Ms. Vayssairat said the decision on whether to publish the story in the January issue was left to the editor-in-chief. In an interview, Mr. Cochrane said he decided, reluctantly, not to publish to avoid the risk of the paper being sued. Quebec City newspaper Le Soleil reported last Wednesday that 97 Sainte-Pétronille residents have also been threatened with libel suits.

Éric-Pierre Champagne, the president of Quebec’s Professional Federation of Journalists, said threatening the paper with a lawsuit amounts to intimidation. “It’s really a denial of democratic principles and transparency,” he said. “It’s completely unacceptable.”

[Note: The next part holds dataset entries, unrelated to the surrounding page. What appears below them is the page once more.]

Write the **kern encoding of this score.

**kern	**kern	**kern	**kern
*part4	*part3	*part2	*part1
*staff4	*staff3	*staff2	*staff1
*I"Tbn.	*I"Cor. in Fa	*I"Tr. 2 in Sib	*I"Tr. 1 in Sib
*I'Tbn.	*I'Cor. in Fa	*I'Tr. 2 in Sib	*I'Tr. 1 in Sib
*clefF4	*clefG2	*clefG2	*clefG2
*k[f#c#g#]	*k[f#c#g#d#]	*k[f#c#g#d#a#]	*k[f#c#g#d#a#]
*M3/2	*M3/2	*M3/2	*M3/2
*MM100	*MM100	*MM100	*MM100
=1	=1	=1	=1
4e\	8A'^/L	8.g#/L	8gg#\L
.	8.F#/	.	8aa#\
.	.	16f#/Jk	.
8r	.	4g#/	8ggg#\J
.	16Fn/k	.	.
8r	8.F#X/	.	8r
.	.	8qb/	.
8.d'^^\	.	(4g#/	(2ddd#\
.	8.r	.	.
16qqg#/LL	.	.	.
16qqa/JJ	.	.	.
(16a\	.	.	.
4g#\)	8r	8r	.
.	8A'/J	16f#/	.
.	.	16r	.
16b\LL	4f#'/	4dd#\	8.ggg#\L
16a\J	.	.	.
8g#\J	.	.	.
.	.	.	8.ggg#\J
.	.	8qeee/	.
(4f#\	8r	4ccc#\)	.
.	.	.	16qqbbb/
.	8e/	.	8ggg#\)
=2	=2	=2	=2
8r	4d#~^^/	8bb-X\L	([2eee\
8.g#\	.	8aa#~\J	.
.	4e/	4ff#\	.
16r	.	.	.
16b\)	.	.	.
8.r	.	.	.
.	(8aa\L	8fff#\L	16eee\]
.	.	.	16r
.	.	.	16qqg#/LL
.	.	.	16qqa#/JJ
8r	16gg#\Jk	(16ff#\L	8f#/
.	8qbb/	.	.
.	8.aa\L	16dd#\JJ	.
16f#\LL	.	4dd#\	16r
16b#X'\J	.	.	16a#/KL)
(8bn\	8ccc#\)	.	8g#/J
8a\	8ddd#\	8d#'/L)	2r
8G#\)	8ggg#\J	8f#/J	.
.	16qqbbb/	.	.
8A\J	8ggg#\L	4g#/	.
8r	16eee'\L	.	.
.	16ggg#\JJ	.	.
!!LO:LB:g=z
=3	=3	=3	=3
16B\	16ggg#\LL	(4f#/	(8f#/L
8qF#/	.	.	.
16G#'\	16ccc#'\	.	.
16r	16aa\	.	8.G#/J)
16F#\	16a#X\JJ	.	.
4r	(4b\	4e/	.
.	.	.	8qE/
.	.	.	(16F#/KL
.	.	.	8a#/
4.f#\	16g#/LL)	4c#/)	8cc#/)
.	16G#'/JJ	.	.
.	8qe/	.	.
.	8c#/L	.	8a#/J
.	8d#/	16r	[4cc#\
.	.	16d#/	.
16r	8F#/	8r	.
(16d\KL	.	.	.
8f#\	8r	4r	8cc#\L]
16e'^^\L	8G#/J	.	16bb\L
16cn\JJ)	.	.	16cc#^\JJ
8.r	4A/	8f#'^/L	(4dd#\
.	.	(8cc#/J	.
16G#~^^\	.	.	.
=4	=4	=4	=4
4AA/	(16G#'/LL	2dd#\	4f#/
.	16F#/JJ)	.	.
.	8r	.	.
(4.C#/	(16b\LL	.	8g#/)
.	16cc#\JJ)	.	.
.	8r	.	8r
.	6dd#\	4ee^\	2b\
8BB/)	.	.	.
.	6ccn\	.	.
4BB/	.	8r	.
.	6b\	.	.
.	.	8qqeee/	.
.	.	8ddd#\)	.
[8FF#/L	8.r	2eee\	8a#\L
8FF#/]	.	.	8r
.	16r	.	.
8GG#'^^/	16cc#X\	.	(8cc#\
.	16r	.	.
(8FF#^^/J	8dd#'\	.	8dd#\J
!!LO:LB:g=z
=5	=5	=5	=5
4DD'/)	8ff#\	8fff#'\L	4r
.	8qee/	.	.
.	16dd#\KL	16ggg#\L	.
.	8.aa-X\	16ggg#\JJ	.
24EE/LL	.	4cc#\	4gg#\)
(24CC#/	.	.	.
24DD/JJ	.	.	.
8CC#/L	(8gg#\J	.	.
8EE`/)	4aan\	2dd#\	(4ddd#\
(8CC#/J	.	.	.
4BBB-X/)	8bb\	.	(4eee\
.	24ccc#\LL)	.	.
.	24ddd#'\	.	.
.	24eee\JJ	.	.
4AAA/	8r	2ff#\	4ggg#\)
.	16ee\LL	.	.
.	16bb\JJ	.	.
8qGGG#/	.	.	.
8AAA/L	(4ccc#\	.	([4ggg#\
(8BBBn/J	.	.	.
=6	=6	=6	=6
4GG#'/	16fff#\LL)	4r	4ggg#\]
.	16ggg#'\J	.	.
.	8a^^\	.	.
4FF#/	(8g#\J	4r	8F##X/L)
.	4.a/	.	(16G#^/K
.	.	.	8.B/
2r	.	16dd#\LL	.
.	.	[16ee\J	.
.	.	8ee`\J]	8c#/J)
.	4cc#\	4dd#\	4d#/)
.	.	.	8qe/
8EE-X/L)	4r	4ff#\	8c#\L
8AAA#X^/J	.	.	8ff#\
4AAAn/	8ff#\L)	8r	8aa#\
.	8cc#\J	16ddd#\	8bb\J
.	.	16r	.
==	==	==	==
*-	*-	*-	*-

Mr. Côté and other representatives from the Village of Sainte-Pétronille did not respond to requests to interview the Mayor or Ms. Paquet. The Mayor said in a news release Thursday that he would ask the Quebec Ministry of Municipal Affairs to “investigate to clarify the facts.” He again defended Ms. Paquet’s hiring and said the residents’ questions were a “smear campaign” against her.

Paul Kushner, the mayor of Val-des-Lacs, Que., where Ms. Paquet previously worked, sent her a letter in March, 2022, that was obtained by The Globe.

The letter, written in French, says the municipal council would fire Ms. Paquet after an internal investigation found several instances of “misconduct” and numerous ethical breaches. It adds that she showed “gross negligence” in failing to recover hundreds of thousands of dollars of unpaid taxes as the general manager of that municipality. The details of the misconduct allegations have been redacted.

In the letter to Autour de l’Île, Mr. La Rue said: “This subject is of a private nature and should never have been discussed during a public meeting,” he wrote.

“The factual elements, comments, remarks, judgments and false insinuations and concerns reported by citizens about the general manager constitute defamatory remarks,” he added.

Similar letters were sent to the Sainte-Pétronille residents who wanted answers about Ms. Paquet. Their lawyer, François-Xavier Simard, said in an interview that the public meeting was a legitimate forum for such questions.

Élodie Masson, a spokesperson for Quebec Municipal Affairs Minister Andrée Laforest, said Thursday: “We are monitoring the situation closely, but it is important to respect the principle of municipal autonomy.” She encouraged all municipalities to “listen to the concerns of their citizens.”